Opinion within the country has been unanimous that section 124-A ought to be amended if not repealed. the choice upholding the validity of the section runs counter to the favored sentiments by having given to a infamous provision of law a replacement lease of life. At the current stage of our social and legal development, it’s an obligation of the law courts to adopt and change the previous system to the requirements of the new society[10]. within the method a number of the out-of-date rules, doctrines and establishments can ought to be changed and a few will have to be put aside. The task is tough and it’s not stunning that the judgment within the Kedar Nath case doesn’t return up to the expectations of the many. it’s going to be hoped that the Supreme Court will re-examine at an early chance the scope of the liberty of speech and expression and can evolve a sound principle, adequately guaranteeing the freedom of thought and expression so the civil power might not get into the individual’s field of opinion unless such an opinion and its expression have proximate tendency to have an effect on by expressed acts the peace and order within the society.


[1] “The Indian Penal Code defines sedition (Section 124A) as an offence committed when “any person by words, either spoken or written, or by signs, or by visible representation, or otherwise, brings or attempts to bring into hatred or contempt, or excites or attempts to excite disaffection towards the government established by law in India”.Disaffection includes disloyalty and all feelings of enmity.
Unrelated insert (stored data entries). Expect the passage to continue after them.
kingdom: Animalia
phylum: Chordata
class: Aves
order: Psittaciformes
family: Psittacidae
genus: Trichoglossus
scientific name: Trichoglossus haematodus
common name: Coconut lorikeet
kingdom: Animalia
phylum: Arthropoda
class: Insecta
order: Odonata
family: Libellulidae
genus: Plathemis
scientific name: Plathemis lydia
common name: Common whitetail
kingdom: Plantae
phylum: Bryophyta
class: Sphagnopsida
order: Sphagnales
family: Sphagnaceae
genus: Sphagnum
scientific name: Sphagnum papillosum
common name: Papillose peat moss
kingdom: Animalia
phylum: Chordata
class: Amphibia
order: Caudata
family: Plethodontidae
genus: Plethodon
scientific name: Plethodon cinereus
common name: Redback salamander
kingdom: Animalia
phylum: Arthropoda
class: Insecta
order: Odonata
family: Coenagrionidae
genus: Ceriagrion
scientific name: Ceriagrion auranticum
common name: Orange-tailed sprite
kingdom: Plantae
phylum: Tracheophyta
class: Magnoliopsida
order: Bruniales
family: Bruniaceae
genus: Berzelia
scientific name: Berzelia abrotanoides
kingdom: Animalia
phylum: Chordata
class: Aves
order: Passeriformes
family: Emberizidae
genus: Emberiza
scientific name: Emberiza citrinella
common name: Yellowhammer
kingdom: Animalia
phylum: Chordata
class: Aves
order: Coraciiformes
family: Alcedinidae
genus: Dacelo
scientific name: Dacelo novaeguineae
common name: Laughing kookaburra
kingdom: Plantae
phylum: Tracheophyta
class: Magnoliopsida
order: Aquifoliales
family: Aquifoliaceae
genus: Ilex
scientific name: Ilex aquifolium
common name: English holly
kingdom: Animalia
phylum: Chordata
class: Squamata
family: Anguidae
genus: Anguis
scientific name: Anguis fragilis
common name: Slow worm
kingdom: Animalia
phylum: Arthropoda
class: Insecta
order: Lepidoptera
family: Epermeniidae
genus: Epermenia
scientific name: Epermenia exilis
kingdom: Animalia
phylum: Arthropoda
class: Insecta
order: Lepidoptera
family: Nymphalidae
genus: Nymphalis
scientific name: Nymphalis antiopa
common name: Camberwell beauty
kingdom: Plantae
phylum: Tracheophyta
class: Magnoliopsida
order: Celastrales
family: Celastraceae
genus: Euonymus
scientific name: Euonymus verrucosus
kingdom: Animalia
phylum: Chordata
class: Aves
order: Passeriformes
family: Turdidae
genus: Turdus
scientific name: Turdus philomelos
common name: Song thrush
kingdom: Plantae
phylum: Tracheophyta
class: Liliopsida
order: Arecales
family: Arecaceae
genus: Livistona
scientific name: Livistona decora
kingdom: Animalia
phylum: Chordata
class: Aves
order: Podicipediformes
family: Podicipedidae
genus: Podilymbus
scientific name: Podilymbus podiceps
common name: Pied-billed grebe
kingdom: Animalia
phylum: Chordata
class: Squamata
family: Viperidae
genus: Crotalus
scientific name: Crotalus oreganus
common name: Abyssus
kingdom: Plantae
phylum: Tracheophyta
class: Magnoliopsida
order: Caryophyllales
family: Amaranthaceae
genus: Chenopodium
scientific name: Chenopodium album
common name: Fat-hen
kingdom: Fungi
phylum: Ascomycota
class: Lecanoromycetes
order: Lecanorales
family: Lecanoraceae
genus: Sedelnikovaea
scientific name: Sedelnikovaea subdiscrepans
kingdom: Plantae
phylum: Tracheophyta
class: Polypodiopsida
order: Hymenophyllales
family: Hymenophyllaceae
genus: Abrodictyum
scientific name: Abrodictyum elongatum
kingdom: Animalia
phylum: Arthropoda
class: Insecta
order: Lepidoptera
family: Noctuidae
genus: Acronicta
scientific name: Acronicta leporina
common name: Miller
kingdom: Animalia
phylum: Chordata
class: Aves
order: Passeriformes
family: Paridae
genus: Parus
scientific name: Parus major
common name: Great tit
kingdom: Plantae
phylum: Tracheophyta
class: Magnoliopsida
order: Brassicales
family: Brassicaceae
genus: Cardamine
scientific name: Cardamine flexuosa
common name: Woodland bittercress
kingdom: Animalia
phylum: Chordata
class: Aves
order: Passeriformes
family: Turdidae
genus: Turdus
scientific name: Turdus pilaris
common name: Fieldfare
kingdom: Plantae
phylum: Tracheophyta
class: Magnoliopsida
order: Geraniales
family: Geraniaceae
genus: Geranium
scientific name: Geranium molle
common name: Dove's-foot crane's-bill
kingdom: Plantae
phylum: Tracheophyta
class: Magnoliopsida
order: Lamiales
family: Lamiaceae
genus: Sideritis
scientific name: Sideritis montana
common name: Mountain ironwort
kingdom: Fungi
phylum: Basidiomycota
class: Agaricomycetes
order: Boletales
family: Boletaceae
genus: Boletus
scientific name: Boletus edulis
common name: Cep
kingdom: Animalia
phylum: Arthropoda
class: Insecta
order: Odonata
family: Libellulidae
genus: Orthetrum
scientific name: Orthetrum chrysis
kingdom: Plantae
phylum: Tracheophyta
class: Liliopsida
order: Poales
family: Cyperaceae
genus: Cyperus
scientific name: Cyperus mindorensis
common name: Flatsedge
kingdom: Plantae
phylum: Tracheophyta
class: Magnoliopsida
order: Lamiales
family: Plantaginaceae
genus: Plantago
However, comments without exciting or attempting to excite hatred, contempt or disaffection, will not constitute an offence under this section.”

[2] 2015 (151) DRJ 37
[3] (1995) 3 SCC 214
[4] 2015 (2) RCR (Criminal) 351
[5] 2016 (1) ACR 890
[6] Senate Committee Legal and Constitutional Affairs Committee, Report on Provisions of the Anti Terrorism Bill (No 2) 2005, November 2005
[7] the Report of the Press Commission 403 (1954) the Report of the Press Laws Enquiry Committee 39 (1948) Beg, J., in Ram Nandan v. The State of U.P.f A.I.R. 1959 All. Tiwari, “Law of Sedition in India,” in Essays on the Indian Penal Code (1962).
[8] Misra, R. (1966). FREEDOM OF SPEECH AND THE LAW OF SEDITION IN INDIA. Journal of the Indian Law Institute, 8(1), 117-131.
[9] Maher, L. (2006). ‘Modernising’ the Crime of Sedition? Labour History, (90), 201-209.
[10] Philip Ruddock, ‘Sedition: Why the fuss?’, The Age, 14 November 2005; The Sydney Morning Herald, 14 November 2005.